**TO DO:**
The response must consist of the lines below from the one with "<!-- water labels -->" through the one with "<!-- border -->", exactly as they appear and with both ends kept.

**SUPPLIED DATA:**

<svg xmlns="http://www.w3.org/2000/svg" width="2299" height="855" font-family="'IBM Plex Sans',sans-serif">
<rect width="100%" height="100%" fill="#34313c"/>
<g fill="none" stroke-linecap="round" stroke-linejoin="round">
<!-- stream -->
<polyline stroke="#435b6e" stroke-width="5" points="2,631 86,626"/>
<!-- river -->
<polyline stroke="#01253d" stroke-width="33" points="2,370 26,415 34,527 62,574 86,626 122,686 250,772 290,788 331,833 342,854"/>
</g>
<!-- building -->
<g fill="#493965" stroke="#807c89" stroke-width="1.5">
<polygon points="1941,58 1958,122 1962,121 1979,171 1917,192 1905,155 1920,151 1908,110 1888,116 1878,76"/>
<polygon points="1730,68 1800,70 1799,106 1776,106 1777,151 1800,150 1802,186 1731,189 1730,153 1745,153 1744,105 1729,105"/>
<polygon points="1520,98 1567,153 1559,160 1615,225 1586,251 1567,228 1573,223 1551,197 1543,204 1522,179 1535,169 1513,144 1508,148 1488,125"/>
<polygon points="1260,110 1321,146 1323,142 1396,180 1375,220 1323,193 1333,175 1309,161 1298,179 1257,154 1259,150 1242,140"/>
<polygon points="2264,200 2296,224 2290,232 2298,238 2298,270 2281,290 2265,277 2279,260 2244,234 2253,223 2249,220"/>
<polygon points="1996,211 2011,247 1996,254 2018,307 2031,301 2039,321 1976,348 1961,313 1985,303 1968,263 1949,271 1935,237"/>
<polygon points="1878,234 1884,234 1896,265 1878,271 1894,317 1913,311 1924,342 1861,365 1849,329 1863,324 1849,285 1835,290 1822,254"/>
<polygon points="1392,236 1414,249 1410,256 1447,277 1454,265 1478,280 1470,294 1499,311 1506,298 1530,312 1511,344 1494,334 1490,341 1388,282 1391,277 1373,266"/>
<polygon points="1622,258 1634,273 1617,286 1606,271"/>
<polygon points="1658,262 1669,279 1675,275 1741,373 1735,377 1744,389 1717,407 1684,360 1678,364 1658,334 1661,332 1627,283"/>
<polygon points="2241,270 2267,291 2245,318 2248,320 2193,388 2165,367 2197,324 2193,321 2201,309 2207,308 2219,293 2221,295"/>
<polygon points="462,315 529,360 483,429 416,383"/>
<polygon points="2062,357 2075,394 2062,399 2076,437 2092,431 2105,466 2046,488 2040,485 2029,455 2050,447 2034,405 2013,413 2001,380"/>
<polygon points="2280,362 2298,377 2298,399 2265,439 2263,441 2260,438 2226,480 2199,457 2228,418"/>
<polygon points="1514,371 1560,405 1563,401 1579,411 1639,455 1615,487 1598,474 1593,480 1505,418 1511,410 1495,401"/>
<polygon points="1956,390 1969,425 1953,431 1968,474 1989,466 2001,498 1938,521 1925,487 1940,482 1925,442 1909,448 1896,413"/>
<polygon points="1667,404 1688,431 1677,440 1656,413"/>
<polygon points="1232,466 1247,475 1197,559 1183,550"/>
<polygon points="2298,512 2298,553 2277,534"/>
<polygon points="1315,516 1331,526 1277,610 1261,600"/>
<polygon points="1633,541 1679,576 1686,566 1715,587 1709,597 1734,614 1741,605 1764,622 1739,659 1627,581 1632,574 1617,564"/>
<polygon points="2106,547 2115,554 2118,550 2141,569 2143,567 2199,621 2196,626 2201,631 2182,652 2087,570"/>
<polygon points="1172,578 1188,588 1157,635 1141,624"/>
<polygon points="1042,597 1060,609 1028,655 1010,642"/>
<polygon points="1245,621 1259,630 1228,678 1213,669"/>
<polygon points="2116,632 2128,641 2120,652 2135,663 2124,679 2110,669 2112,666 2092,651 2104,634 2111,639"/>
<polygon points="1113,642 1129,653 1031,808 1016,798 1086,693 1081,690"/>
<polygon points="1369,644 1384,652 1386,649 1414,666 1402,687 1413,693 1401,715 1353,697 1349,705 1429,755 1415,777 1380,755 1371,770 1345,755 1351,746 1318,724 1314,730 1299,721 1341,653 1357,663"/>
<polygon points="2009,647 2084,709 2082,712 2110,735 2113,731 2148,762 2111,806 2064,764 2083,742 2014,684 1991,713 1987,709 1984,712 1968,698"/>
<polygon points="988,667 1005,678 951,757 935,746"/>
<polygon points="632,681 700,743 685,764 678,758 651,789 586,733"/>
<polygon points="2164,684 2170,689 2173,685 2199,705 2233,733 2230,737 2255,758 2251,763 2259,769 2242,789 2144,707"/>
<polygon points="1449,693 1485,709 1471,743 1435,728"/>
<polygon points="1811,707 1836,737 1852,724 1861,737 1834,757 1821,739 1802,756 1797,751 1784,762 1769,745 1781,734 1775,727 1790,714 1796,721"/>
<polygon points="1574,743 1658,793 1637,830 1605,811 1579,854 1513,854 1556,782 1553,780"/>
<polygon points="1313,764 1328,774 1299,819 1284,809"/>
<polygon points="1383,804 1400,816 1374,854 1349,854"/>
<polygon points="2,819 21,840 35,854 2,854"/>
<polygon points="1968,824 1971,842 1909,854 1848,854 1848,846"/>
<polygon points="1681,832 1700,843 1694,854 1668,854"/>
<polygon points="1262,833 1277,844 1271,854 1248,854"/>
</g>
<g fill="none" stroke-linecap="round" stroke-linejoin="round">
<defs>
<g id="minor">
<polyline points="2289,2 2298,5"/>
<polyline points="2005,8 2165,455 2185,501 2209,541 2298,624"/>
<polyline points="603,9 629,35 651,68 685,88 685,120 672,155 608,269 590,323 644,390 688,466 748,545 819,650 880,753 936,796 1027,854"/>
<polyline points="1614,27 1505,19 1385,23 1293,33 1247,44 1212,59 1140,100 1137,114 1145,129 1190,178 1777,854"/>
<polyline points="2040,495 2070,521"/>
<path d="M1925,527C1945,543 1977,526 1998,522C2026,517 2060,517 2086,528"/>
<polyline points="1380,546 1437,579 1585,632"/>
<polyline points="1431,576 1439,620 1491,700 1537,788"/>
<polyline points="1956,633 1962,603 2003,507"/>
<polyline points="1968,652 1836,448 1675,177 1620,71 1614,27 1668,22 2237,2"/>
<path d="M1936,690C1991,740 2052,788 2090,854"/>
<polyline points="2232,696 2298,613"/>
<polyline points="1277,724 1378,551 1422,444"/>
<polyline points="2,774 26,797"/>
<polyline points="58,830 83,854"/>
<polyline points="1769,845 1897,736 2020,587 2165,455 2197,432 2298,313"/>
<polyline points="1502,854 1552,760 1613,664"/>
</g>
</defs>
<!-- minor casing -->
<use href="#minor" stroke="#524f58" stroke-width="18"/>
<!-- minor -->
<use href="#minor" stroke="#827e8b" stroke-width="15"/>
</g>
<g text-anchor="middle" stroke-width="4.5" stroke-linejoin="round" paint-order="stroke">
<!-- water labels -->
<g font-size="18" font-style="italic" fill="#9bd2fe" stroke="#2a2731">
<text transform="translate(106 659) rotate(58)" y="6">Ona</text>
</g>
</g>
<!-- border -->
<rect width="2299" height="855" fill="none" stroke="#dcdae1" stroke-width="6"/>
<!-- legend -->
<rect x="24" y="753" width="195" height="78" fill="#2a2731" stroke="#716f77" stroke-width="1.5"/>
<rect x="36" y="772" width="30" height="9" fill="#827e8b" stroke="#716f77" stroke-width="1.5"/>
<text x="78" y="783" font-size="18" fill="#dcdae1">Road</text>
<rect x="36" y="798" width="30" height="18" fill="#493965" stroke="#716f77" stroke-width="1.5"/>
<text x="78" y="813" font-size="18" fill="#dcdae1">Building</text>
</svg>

**EXPECTED ANSWER:**
<!-- water labels -->
<g font-size="18" font-style="italic" fill="#9bd2fe" stroke="#2a2731">
<text transform="translate(106 659) rotate(58)" y="6">Ona</text>
</g>
</g>
<!-- border -->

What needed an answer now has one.